As she handed it down to him, he worked up the energy to lift an arm and say, “It’s perfect. Thank you.”
The next thought simply fell out of her mouth as soon as it passed through her head. “If I choose Zachary, will he really give me the Kingdom?”
“Yes.” He slowly pushed himself upright, being careful to not spill the water. For a moment Katharine found that disturbingly ironic given all the blood that he had already spilled onto her carpet. But she didn’t laugh as he struggled to sit up just enough to drink without sloshing it and pulled the blanket tighter around him as though he were cold. Not that he would feel that, would he?
But it was his answer that pushed through her clouded mind, still numb and reeling from the adrenaline overload of the spell and the circling demon.

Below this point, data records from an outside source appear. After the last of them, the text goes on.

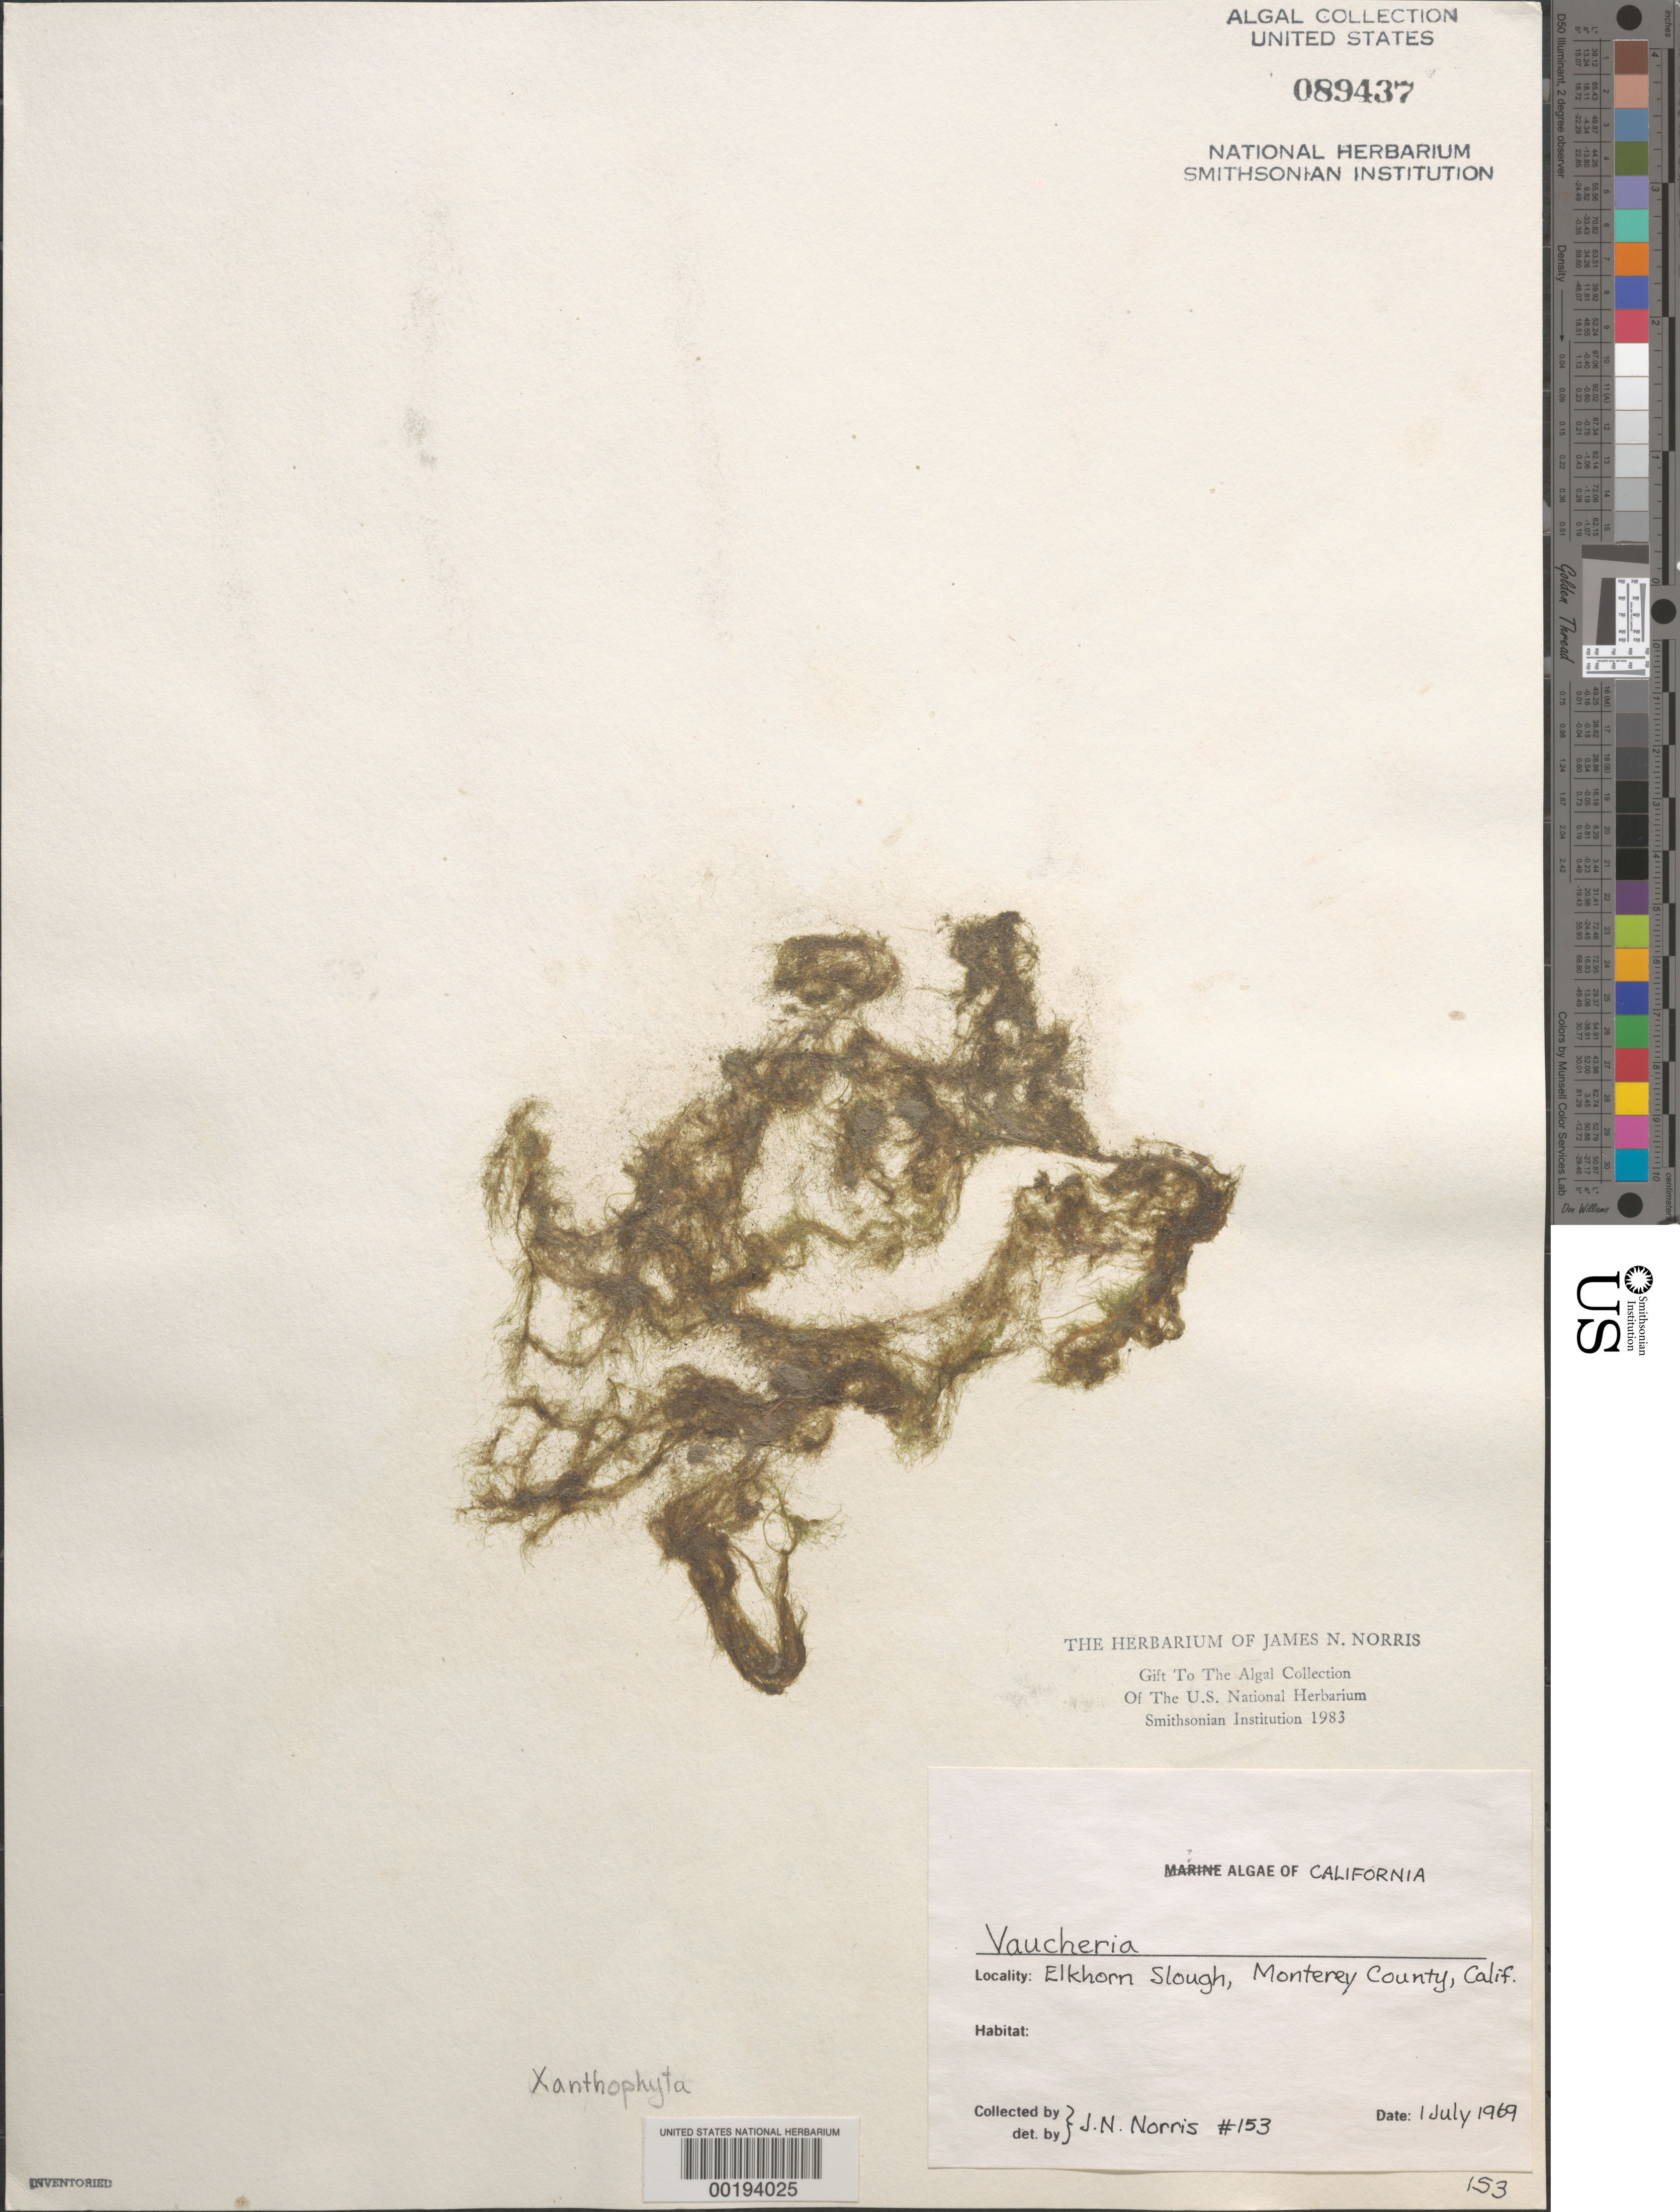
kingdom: Chromista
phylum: Ochrophyta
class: Xanthophyceae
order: Vaucheriales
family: Vaucheriaceae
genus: Vaucheria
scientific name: Vaucheria sp.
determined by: Norris, James N.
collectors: J. N. Norris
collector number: JN-153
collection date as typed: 01 Jul 1969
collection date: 1969-07-01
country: United States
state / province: California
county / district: Monterey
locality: Elkhorn Slough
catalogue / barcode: US 89437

Katharine had to reconsider everything Allistair said to her. Was he wounded because he had fought the demon for her? Or was he wounded because he was attacked? Was he exhausted because he’d been running circles around her?
Still she had to ask. “Why would you tell me something that would make me choose him? Then why would I choose you?”
He shook his head and slowly, painstakingly stretched before sitting all the way upright and taking another lingering drink from the glass. His long legs now had scabs and scars but were no longer bleeding.
She blinked. Of course he was getting better. It’s what they did. But still it was a shock to see that the blood that had started leaching through the blanket in small patches had stopped a while ago. His strength was returning and he smiled up at her, brown eyes laughing a little. “I’m sorry about your carpet.”